A bus driver was having a hard day. No matter how quickly he drove between bus stops, he simply couldn’t keep to the timetable his bosses had demanded. He came back to the depot with a look of frustration and a feeling of anger.
His boss approached him and asked if all was OK. The bus driver replied, “No, it’s not. How on earth do you expect me to keep to the timetable, if I have to keep picking up passengers?!”
This is obviously a case of a confusion between company goals and company purpose!
I often ask on programs we run ‘What’s your purpose at work?’

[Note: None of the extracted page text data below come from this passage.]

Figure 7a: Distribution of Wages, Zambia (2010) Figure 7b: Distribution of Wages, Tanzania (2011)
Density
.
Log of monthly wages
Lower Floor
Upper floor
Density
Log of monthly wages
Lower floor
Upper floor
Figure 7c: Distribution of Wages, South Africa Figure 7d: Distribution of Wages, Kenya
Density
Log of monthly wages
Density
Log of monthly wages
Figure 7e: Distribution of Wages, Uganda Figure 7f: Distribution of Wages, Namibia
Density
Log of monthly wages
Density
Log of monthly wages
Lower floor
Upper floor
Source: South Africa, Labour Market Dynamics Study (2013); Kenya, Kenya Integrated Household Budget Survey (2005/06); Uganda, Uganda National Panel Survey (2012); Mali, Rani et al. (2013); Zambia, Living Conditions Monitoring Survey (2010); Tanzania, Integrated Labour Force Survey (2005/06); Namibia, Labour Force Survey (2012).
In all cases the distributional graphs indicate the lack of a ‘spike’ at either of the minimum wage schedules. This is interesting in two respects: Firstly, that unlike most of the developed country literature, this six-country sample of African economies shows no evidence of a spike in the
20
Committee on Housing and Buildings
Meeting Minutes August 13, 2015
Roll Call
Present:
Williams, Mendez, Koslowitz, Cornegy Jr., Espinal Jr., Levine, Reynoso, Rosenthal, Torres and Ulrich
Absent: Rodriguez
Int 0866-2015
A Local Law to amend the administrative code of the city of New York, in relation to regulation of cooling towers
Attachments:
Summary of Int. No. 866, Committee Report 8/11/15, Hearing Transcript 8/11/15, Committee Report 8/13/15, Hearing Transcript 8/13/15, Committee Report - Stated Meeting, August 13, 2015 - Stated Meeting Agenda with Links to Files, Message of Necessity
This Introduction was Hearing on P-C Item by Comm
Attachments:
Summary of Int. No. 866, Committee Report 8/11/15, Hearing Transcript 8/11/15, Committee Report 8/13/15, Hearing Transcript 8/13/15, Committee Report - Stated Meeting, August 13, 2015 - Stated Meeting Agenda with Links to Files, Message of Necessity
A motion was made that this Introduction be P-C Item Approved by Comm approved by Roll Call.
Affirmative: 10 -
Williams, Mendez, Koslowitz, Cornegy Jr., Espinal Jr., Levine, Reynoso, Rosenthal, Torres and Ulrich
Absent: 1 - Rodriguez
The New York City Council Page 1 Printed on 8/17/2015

To show there is sometimes confusion between purpose and goals, many answers come back that state hitting objectives or targets is ‘what we are here to do’. In other words, they say that their whole reason for working is to hit a goal or goals, or to achieve an objective.
A dictionary definition of ‘purpose’ states “the reason for which something exists or is done, made, used, etc.”
The same dictionary defines ‘goal’ as “the result or achievement toward which effort is directed; aim; end.”
So, the main difference revolves around the ‘what’ and the ‘why’.
Jim Rohn once said, ‘If you have a big enough ‘why’ you can achieve any ‘how’.
I take that to mean if we have a clearly defined reason to do something that appeals to our intrinsic motivations, we will find the best way to achieve it.
Next time you ask someone to achieve a goal, ensure they are fully aware of the reasons why the goal is so necessary. That way, they will ‘buy-in’ to the goal, because they recognise the purpose it will serve in achieving it. And you’ll not only get understanding as to why it should be achieved, you’ll also get commitment to achieve it.